The next two dishes were much more substantial, with the pasta in particular being enough to fill a hungry diner. The pork chop (an ossabaw heritage breed) represented the apotheosis of grilling. It was maybe a little overdone, but the flavor was exemplary. It sat on a small bed of gnocchi-shaped polenta balls and was topped by a few thin slices of excellent fried green tomato. A small amount of fresh tasting tomato sauce tied it all together beautifully. Almost as good was the pasta dish. As with the pork chop, the pulled pork in this dish had a terrific smokiness, but in this case the meat could have been just a little more tender. There was certainly plenty of it, and plenty of rich cheese as well – combined with the excellent homemade noodles, it made for wonderful comfort food on a cool night. I felt that the shiitake mushrooms, which were barely cooked, didn’t contribute much to the dish. I did like that the mustard butter and arugula lent a subtle lemony edge, but it wasn’t quite enough to balance out the cheesy creaminess of the dish. Still, it was delicious, even if the overall flavor profile wasn’t as sophisticated as that of the pork chop entrée.
For dessert, we opted for the “crema di cogne with sugar dusted cornmeal zeppole and soft whipped cream” ($6). This was basically two doughnuts with sort of a soft chocolate pudding/mousse accompaniment – another great value as it was perfect for two people. For me, the zeppole were rather average – light and airy, yes, but just fried dough. The cornmeal wasn’t lost in the dish, but didn’t really elevate it, either.

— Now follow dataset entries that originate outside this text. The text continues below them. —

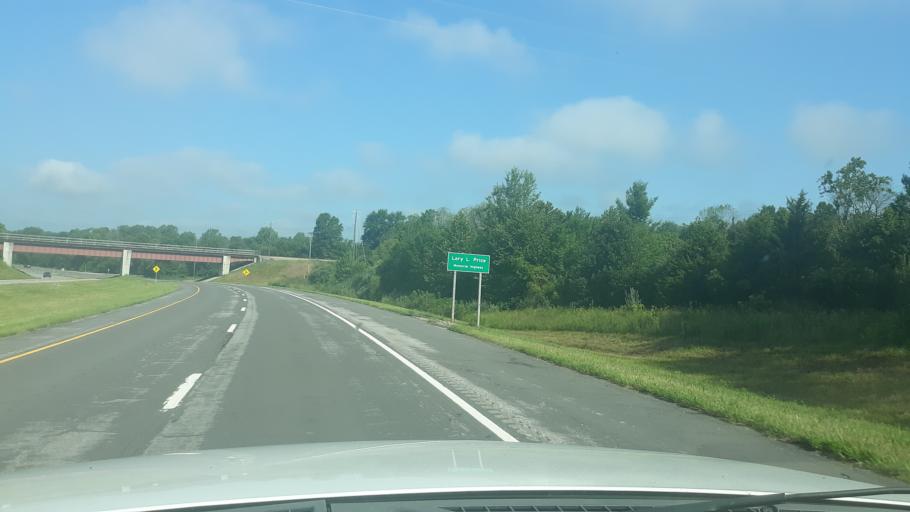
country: US
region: Illinois
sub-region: Saline County
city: Carrier Mills
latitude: 37.7380
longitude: -88.7079
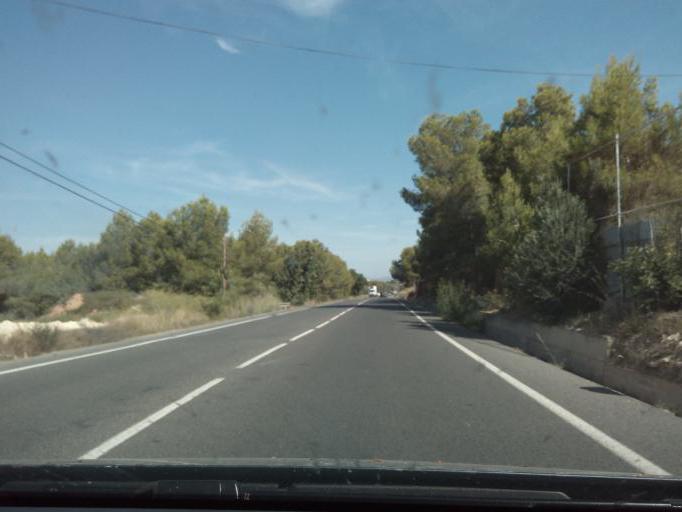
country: ES
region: Valencia
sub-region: Provincia de Valencia
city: Manises
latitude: 39.5356
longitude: -0.4751
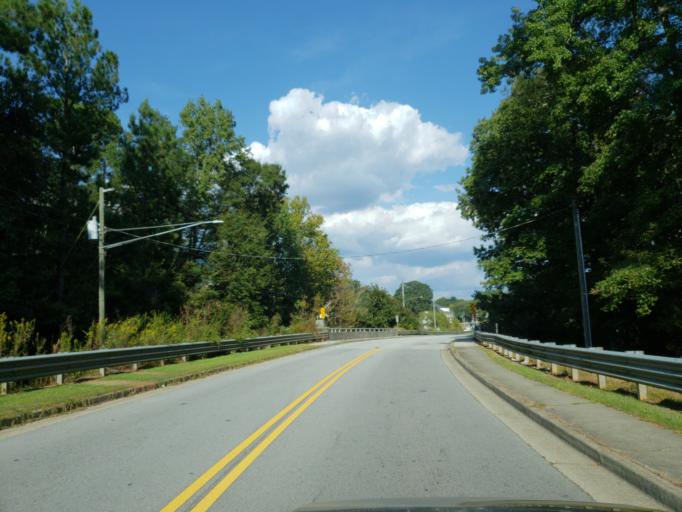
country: US
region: Georgia
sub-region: Cobb County
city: Powder Springs
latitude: 33.8590
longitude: -84.6889
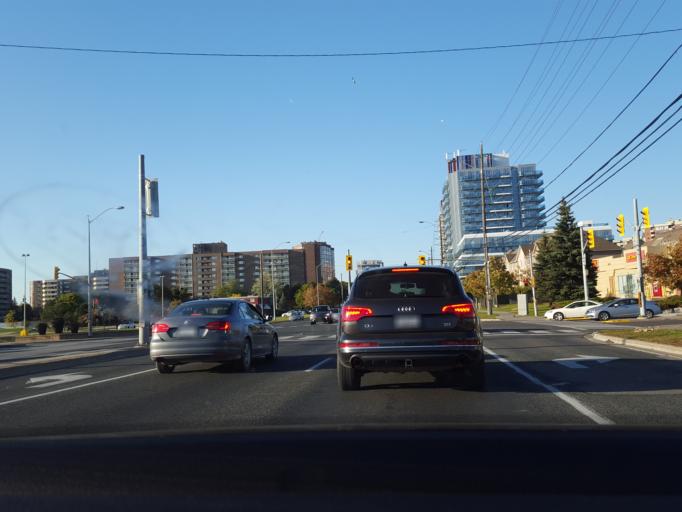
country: CA
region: Ontario
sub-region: York
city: Richmond Hill
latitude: 43.8551
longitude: -79.4334
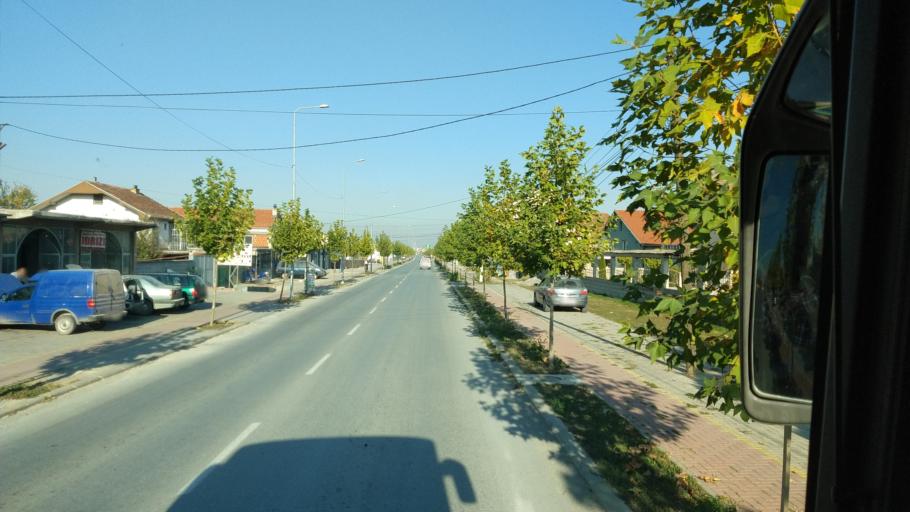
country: XK
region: Ferizaj
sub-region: Komuna e Shtimes
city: Shtime
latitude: 42.4372
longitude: 21.0471
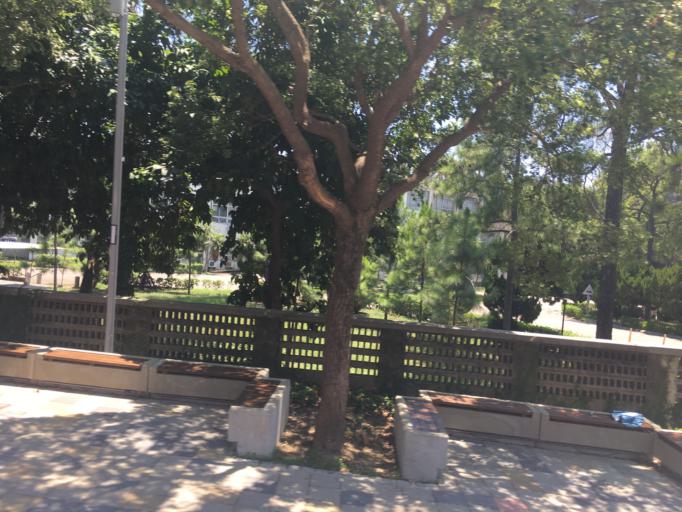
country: TW
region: Taiwan
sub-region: Hsinchu
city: Hsinchu
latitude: 24.7984
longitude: 120.9835
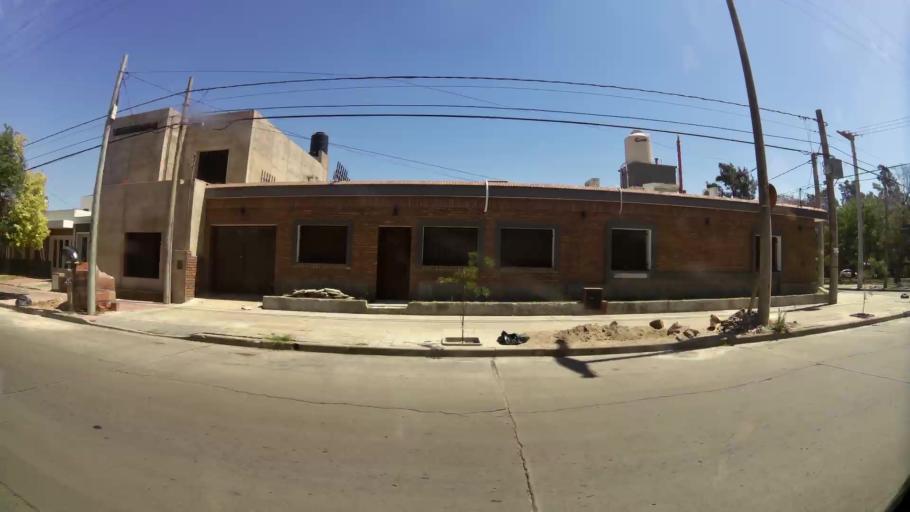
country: AR
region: Cordoba
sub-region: Departamento de Capital
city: Cordoba
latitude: -31.3818
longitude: -64.1634
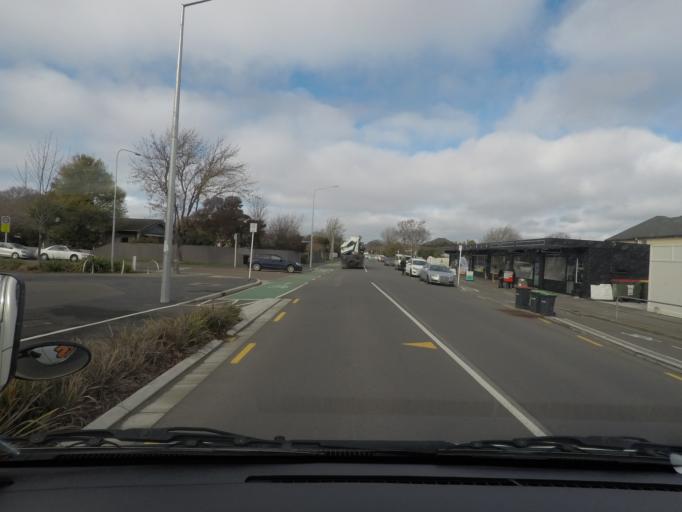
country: NZ
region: Canterbury
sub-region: Christchurch City
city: Christchurch
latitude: -43.5062
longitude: 172.6285
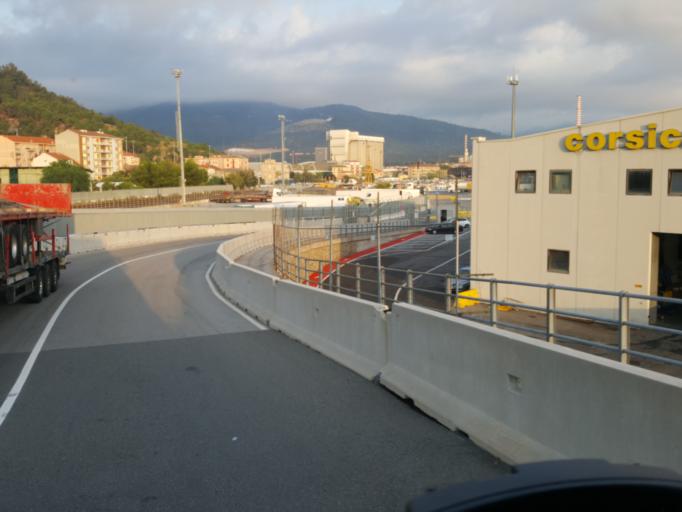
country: IT
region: Liguria
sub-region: Provincia di Savona
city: Bergeggi
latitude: 44.2625
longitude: 8.4491
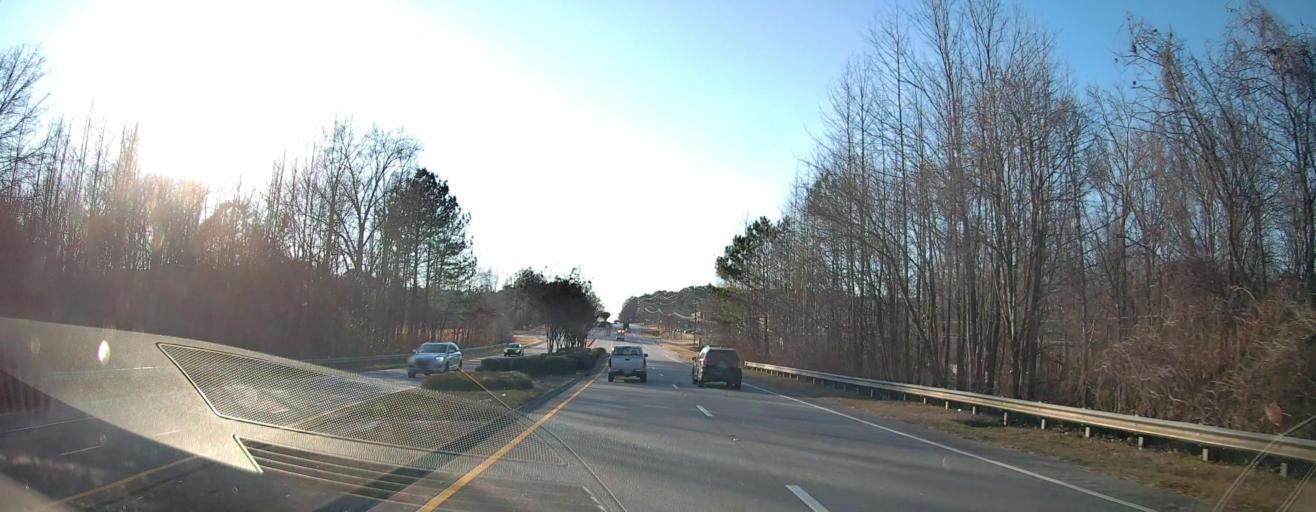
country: US
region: Georgia
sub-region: Fayette County
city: Fayetteville
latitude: 33.4482
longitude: -84.4800
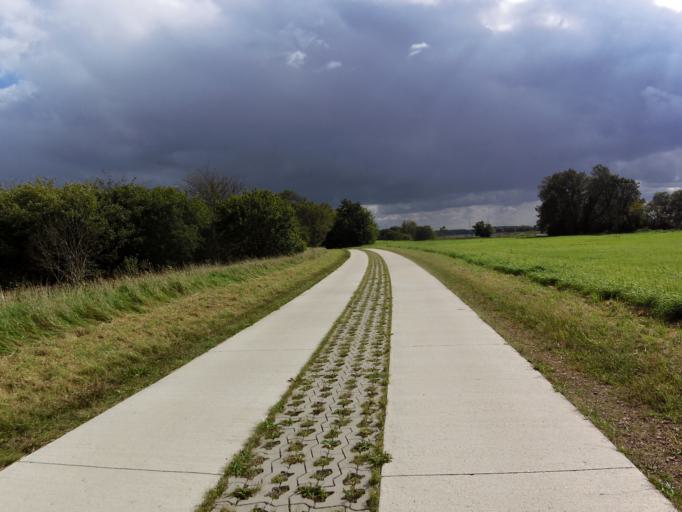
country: DE
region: Saxony-Anhalt
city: Barby
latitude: 51.9716
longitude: 11.8982
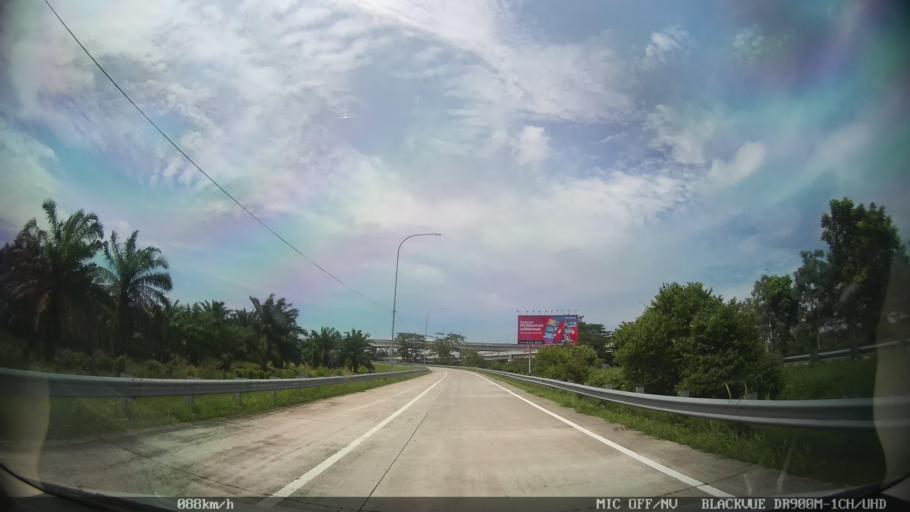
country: ID
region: North Sumatra
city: Percut
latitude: 3.6008
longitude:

The crema di cogne was rich and silky, and I really enjoyed the chocolate flavor with what seemed to be just a hint of liquor.
Overall, our dinner at Panciuto was one of the best meals we’ve had in the Triangle, and it’s easy to see why chef Aaron Vandemark was a James Beard award finalist for best chef in the Southeast. His restaurant delivers superb flavor in a lovely setting (and outstanding value for certain dishes). So while Hillsborough itself is worth a drive to check out, Panciuto makes the town all the more special.